Extract:
§
Third quarter production for 2009 was 2.6 Bcfe as compared to 4.0 Bcfe for the same period in 2008. Normal production declines, asset sales completed during early 2008 and decreased capital re-investment in replacing production as compared to historical levels contributed to our overall production decline in 2009. We have been operating under a severely limited reinvestment program while we have been engaged in our financial and strategic alternatives evaluation process and our related Chapter 11 Cases.

We reported a decrease in total revenue for the third quarter and year to date periods of 2009 compared to the same periods in 2008. Total revenue for the three and nine months ended September 30, 2009 was $11.1 million and $46.9 million compared to revenue of $106.6 million in the third quarter of 2008 and revenue of $116.8 million in the first nine months of 2008. Falling commodity prices in 2009 have resulted in net realized cash gains on derivatives for the third quarter of 2009 and year to date period ended September 30, 2009 of $8.1 million and $21.9 million, respectively. These gains partially offset the losses experienced from our physical commodity sales and unrealized derivative activity. In the same periods of 2008 we reported $12.2 million and $30.9 million, respectively, in net realized cash losses for derivatives. Unrealized gains totaled $75.7 million and $8.4 million for the three and nine month periods ended September 30, 2008.
§
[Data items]
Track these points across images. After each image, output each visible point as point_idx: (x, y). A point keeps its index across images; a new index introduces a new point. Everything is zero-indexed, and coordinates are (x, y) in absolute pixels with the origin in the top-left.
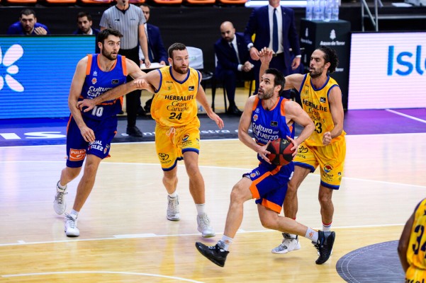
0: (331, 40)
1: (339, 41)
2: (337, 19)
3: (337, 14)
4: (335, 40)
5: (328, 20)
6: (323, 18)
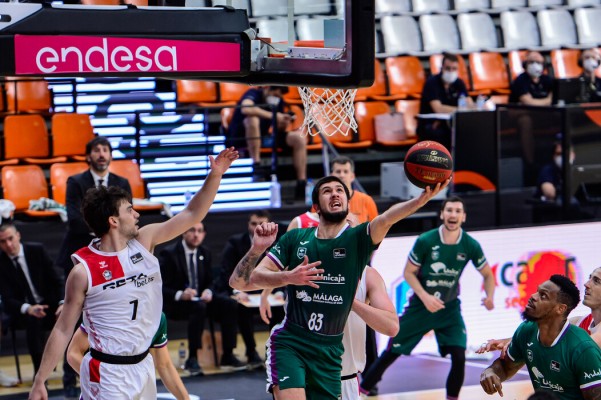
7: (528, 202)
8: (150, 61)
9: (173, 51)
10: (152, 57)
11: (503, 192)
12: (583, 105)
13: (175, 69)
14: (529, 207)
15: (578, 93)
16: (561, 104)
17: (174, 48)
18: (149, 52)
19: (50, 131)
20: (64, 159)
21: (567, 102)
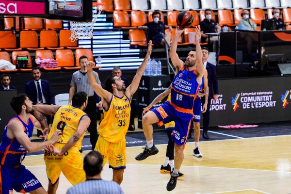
§
Problem set:
• A. Translate into French the following sentence from the quarterly results extract: "These gains partially offset the losses experienced from our physical commodity sales and unrealized derivative activity."
• B. Answer these questions using the quarterly results extract:
(i) What was third quarter production for 2009?
(ii) What was total revenue for the nine months ended September 30, 2009?
(iii) What amount of net realized cash losses for derivatives was reported for the third quarter of 2008?
• C. Carry on the quarterly results extract from its final sentence.

Answers:
• A. Ces gains ont partiellement compensé les pertes enregistrées sur nos ventes physiques de matières premières et sur nos opérations latentes sur instruments dérivés.

• B.
(i) 2.6 Bcfe
(ii) $46.9 million
(iii) $12.2 million

• C.
Oil and gas operating expenses for the three months ended September 30, 2009 totaled approximately $3.2 million compared to approximately $4.0 million for the same period in 2008. Depletion costs for the third quarter of 2009 totaled approximately $6.5 million and averaged $2.45 per Mcfe compared to approximately $21.6 million and an average of $5.41 per Mcfe for the third quarter of 2008. At March 31, 2009 we recorded a non-cash full-cost ceiling test impairment on our oil and natural gas properties of approximately $78.3 million which lowered the third quarter depletion rate by approximately $0.70 per Mcfe. We were not required to record a full-cost ceiling test impairment at September 30, 2009. General and administrative ("G&A") costs, which include share-based compensation costs and bad debt expense, for the third quarter of 2009 were approximately $5.2 million, 19% lower than the comparable prior year period, primarily because of lower salary and benefit costs due to a reduced staff offset by the high costs of contract labor and our financial and strategic alternatives process and related reorganization expenses.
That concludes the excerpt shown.